Geselecteerde tekst:
Het virus drukt ons met de neus op vragen die we zo graag ontwijken. Bijvoorbeeld over de manier waarop we leven, het najagen van economisch gewin, altijd op zoek naar meer, groter en beter, de rat race die ons mensen en onze planeet heeft uitgeput. Willen we zo doorgaan? Kunnen we zo doorgaan?
Nu deze vragen zich opdringen, ontkomen we ook niet aan de vraag naar het soort leiderschap dat we zouden willen en welk politiek systeem het beste past bij de samenleving en economie die we voor ogen hebben.
En precies wat deze twee vragen betreft, zien we in tijden van Corona interessante ontwikkelingen. Zo wordt er (terecht!) gewezen op het feit dat vooral landen die door vrouwen bestuurd worden, succesvol zijn in het bestrijden van het virus. Denk aan Nieuw Zeeland, Taiwan, Finland, Duitsland, IJsland, Noorwegen… allemaal landen die het opvallend goed doen en waar vrouwen de scepter zwaaien. Natuurlijk valt er van alles tegenin te brengen en wetenschappelijk is er niets bewezen, maar de roep om een ander soort leiderschap dan dat van het ‘old boys network’ van leiders als Trump, Poetin, Xi Jinping, Erdogan, Bolsonaro en Bouterse klinkt steeds overtuigender. De roep om wat ik, liever dan vrouwelijk, feminien leiderschap noem. Want het gaat om kwaliteiten, zoals empathie, pragmatisme en bindend vermogen, die zeker vaker bij vrouwen voorkomen, maar niet aan hen voorbehouden zijn.
Autoritaire regimes
Anderen wijzen er op dat juist landen met autoritaire regimes succesvol zijn in de aanpak van het virus. Ook hier is niets wetenschappelijk bewezen, maar ook hier kunnen we niet ontkennen dat autoritaire regimes maatregelen zonder pardon invoeren, zonder lange debatten, zoals we die in democratische landen zien. In China verordonneert de overheid dat een stad van 11 miljoen mensen potdicht gaat en dat gebeurt ook, maar liefst negentig dagen. Het verplichten van mondkapjes of een app die je gezondheid en bewegingen nauwgezet bijhoudt: het gebeurt zonder morren. Men is immers gewend aan staatscontrole en leeft vanuit het besef dat het algemeen belang uitstijgt boven het eigen, persoonlijk belang. Daarbij grijpt China iedere kans om zich, middels ‘mondkapjesdiplomatie’ en door in alle gaten te springen die de VS onder Trump (“America First”) laat vallen op het wereldtoneel, te presenteren als de nieuwe wereldleider.

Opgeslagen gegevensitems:
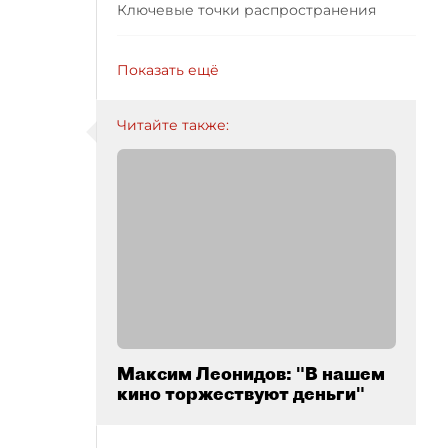
Ключевые точки распространения
Показать ещё
Читайте также:
Максим Леонидов: "В нашем
кино торжествуют деньги"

Opdracht: Welke kwaliteiten noemt de tekst als kenmerkend voor feminien leiderschap? De items staan los van de tekst.

Opgeloste opgave: Empathie, pragmatisme en bindend vermogen.